Please return, word for word, the part of the records that opens with the line containing "Salary - https://www.beecrowd.com.br/judge/en/problems/view/1008" and runs through the end of the records, with both ends included.

# # # # # # #

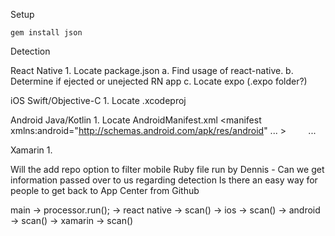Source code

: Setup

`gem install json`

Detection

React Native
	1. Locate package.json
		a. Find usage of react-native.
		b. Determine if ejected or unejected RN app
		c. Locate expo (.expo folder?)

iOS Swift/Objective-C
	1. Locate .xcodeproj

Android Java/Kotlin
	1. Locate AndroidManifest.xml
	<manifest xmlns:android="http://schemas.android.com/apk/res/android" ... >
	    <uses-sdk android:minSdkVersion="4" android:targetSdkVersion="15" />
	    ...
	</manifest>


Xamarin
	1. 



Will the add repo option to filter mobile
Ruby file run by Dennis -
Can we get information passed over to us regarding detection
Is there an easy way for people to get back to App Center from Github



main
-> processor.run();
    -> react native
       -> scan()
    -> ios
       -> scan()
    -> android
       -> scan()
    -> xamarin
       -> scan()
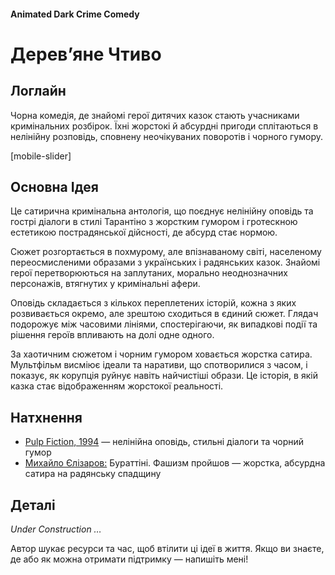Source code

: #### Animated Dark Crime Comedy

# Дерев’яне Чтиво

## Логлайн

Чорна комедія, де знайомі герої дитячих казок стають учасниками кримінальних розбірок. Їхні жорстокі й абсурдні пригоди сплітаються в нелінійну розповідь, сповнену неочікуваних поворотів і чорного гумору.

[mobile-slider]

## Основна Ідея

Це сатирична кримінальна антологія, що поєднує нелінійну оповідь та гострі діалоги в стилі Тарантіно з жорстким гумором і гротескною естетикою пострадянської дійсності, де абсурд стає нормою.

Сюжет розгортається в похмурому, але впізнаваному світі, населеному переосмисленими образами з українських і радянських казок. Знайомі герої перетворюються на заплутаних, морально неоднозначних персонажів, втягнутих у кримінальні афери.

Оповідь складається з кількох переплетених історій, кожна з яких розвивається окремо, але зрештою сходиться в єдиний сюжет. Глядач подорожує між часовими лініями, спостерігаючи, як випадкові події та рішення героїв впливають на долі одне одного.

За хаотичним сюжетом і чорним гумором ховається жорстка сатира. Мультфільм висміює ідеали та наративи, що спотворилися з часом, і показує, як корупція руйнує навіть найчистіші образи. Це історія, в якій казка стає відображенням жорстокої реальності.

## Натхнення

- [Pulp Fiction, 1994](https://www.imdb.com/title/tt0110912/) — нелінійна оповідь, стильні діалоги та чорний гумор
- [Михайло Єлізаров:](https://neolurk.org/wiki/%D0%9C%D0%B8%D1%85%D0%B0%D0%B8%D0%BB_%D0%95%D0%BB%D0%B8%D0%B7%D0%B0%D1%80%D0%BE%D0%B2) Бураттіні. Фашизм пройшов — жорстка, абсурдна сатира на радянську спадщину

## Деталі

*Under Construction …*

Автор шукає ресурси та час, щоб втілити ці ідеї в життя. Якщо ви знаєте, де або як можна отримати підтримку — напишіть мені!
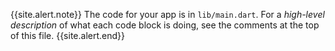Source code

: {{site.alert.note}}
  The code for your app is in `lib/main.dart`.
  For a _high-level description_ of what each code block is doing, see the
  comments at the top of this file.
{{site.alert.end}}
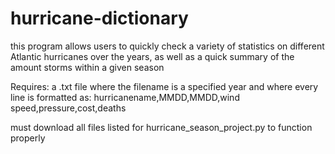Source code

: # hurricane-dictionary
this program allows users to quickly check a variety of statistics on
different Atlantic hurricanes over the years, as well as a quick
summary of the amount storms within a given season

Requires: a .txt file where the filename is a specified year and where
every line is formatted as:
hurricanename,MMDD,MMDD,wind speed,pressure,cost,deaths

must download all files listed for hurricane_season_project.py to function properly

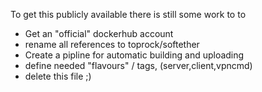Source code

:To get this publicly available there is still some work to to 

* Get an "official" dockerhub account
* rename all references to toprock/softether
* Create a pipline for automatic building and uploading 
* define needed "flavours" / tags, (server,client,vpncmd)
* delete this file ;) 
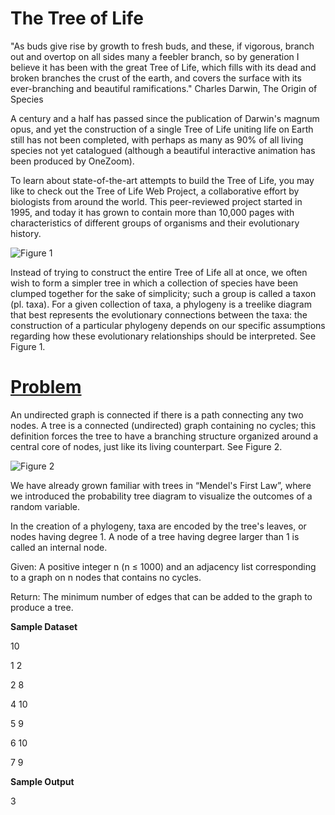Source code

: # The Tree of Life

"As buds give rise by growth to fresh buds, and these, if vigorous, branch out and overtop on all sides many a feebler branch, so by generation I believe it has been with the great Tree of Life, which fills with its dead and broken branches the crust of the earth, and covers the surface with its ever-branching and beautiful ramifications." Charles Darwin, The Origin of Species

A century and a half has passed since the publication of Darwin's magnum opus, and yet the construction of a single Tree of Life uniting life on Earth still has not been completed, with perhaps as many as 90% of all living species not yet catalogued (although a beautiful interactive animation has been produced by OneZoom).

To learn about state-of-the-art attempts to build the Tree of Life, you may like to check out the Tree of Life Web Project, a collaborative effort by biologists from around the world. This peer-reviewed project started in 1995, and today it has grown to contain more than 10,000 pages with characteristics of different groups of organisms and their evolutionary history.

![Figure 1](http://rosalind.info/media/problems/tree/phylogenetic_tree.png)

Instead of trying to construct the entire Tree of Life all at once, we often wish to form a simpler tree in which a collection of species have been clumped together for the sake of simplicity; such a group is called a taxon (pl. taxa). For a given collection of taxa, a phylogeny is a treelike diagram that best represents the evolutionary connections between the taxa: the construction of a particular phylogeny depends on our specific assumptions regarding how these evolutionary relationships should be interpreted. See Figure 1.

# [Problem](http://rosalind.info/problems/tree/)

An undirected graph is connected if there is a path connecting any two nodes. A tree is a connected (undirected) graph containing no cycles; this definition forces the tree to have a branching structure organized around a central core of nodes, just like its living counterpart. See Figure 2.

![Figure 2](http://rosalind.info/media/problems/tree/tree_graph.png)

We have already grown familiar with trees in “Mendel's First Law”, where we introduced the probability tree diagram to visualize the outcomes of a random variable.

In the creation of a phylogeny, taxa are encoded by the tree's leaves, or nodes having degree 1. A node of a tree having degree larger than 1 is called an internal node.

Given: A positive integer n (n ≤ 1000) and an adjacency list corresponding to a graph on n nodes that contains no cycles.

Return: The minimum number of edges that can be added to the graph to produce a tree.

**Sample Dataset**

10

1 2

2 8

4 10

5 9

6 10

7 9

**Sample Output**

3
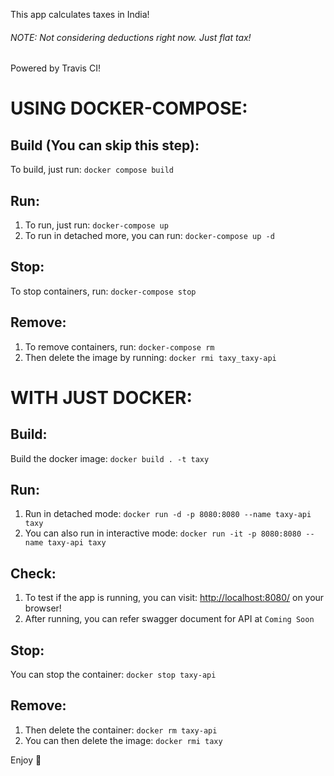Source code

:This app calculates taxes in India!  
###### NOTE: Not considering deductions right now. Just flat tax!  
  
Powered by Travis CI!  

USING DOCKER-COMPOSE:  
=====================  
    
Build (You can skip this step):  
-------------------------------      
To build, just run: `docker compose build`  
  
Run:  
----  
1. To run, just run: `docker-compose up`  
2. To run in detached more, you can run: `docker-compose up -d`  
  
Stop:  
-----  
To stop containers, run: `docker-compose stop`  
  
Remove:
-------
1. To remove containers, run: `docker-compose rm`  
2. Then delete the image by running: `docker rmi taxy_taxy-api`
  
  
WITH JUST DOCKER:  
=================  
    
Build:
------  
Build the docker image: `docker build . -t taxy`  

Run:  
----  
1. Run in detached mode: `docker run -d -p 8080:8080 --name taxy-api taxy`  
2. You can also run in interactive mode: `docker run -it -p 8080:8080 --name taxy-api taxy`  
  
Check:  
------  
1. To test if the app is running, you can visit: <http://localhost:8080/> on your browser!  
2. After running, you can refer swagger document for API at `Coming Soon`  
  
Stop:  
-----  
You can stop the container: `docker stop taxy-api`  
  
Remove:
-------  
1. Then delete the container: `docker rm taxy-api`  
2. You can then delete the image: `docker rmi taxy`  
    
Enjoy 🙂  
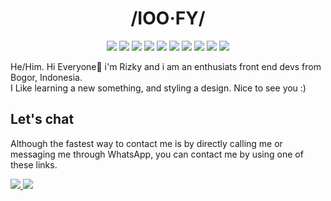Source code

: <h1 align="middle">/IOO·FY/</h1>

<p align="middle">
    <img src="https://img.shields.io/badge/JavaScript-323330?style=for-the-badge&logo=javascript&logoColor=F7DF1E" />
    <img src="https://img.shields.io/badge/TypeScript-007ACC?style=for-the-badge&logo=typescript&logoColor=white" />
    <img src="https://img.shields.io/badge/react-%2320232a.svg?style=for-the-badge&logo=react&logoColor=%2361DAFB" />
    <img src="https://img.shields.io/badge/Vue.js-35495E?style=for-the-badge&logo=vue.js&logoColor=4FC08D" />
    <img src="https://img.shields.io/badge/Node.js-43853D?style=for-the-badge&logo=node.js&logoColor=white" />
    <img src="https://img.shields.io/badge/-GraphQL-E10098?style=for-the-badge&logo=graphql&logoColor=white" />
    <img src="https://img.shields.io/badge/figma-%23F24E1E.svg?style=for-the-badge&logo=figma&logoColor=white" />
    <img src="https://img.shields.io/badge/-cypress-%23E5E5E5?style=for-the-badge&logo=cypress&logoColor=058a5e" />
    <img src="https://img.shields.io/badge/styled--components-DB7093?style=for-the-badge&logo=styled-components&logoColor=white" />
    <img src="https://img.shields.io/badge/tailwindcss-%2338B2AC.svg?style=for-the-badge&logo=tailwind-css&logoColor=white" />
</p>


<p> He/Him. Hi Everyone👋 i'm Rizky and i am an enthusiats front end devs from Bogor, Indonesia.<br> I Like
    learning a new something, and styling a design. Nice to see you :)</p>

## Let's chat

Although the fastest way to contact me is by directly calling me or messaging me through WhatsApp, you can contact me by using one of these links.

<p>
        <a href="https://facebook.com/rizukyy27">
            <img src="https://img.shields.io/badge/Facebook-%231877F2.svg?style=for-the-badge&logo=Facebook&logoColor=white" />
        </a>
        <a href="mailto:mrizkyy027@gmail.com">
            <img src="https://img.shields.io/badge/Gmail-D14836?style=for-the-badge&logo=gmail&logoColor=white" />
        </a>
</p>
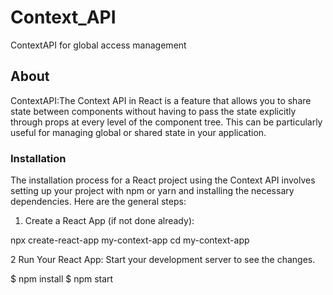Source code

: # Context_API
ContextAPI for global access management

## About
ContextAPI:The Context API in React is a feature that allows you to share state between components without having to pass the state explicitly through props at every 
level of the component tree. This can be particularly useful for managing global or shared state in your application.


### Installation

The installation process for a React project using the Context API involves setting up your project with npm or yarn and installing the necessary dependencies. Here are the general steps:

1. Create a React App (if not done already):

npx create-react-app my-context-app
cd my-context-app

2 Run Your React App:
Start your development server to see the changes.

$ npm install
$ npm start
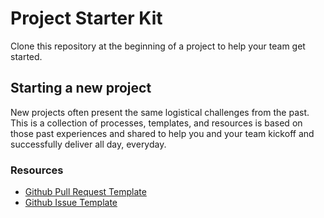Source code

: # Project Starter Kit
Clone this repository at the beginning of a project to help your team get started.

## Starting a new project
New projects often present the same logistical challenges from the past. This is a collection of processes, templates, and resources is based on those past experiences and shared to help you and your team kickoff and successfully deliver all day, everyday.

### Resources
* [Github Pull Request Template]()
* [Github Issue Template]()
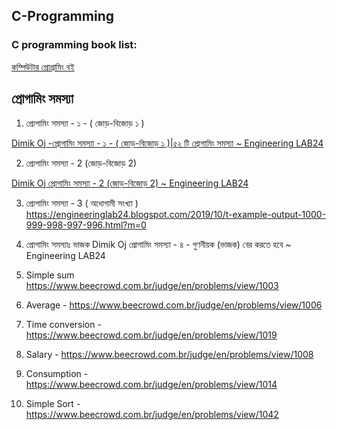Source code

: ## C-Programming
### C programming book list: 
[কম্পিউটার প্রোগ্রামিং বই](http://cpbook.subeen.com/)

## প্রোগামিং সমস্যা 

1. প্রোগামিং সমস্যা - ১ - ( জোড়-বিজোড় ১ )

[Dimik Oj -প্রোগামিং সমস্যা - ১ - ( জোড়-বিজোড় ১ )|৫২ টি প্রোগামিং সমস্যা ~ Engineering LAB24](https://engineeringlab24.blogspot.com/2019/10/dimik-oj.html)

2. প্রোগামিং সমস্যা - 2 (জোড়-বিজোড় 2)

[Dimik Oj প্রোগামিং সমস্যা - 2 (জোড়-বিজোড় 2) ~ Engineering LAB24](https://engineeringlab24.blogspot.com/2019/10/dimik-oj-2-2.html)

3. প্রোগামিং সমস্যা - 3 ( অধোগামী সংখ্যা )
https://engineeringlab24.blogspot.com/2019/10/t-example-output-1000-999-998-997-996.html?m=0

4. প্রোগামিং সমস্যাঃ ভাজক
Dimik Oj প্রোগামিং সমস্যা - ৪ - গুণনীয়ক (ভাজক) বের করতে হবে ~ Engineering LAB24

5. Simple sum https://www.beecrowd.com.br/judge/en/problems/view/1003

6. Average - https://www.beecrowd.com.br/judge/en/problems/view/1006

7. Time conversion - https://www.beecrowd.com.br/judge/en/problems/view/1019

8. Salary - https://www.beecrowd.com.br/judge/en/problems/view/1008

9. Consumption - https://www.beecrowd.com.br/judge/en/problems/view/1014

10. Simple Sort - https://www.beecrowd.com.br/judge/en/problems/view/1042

# # # # # # #

▸ **RESULT**
8. Salary - https://www.beecrowd.com.br/judge/en/problems/view/1008

9. Consumption - https://www.beecrowd.com.br/judge/en/problems/view/1014

10. Simple Sort - https://www.beecrowd.com.br/judge/en/problems/view/1042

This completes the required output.